WordPress checklist – Performance Factors
- gtmatrix.com pagespeed – score 95+
- gtmatrix.com yslow – score 95+
- pingdom tools – score A grade+
- testmysite – less than 4 seconds
- pagespeed insights score – Usability 95+
- pagespeed insights score – Mobile 90+
- pagespeed insights score – desktop 95+
- webpagetest score – A grade
- loadtest report – I use loader.io
Above scores are only a guideline. Every website is different and has different needs. It is very different to achieve the high score on all. This journal made good grades in almost all the above factors, except for pingdom. That said, detailed tuning of nginx and PHP-FPM is for another post.

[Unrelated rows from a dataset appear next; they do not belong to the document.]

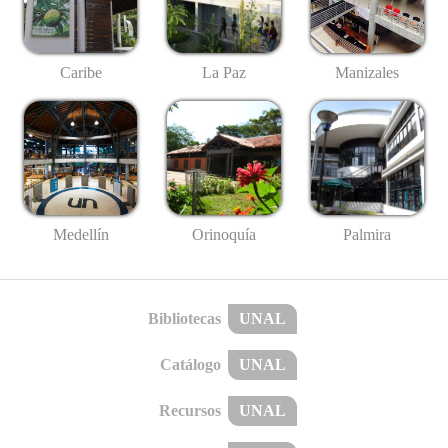
Caribe
La Paz
Manizales
Medellín
Palmira
Orinoquía
Bibliotecas
UNAL
Catálogo
UNAL
Recursos
UNAL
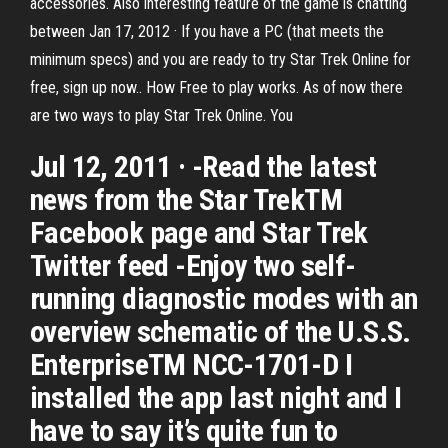
accessories. Also interesting feature of the game is chatting
between Jan 17, 2012 · If you have a PC (that meets the
minimum specs) and you are ready to try Star Trek Online for
free, sign up now.. How Free to play works. As of now there
are two ways to play Star Trek Online. You
Jul 12, 2011 · -Read the latest
news from the Star TrekTM
Facebook page and Star Trek
Twitter feed -Enjoy two self-
running diagnostic modes with an
overview schematic of the U.S.S.
EnterpriseTM NCC-1701-D I
installed the app last night and I
have to say it’s quite fun to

WordPress checklist – Security factors
- Qualy’s SSL Lab – SSL Test – Must get A+ (No reason why you should not)
- hsts preload
- all plugins and server updated
- Disable XML-RPC – This is optional
Basic Nginx hardening is for another journal.
A word on Wpscan
wpcan is a godsend tool. If you cant use an online tool for some reason, please use an offline version. Things to note on wpscan report are
- Not all positives are positives.
- Your server should provide minimal information for a hacker. Any version number is an issue for me.
- Minimal plugin exposure listed is better.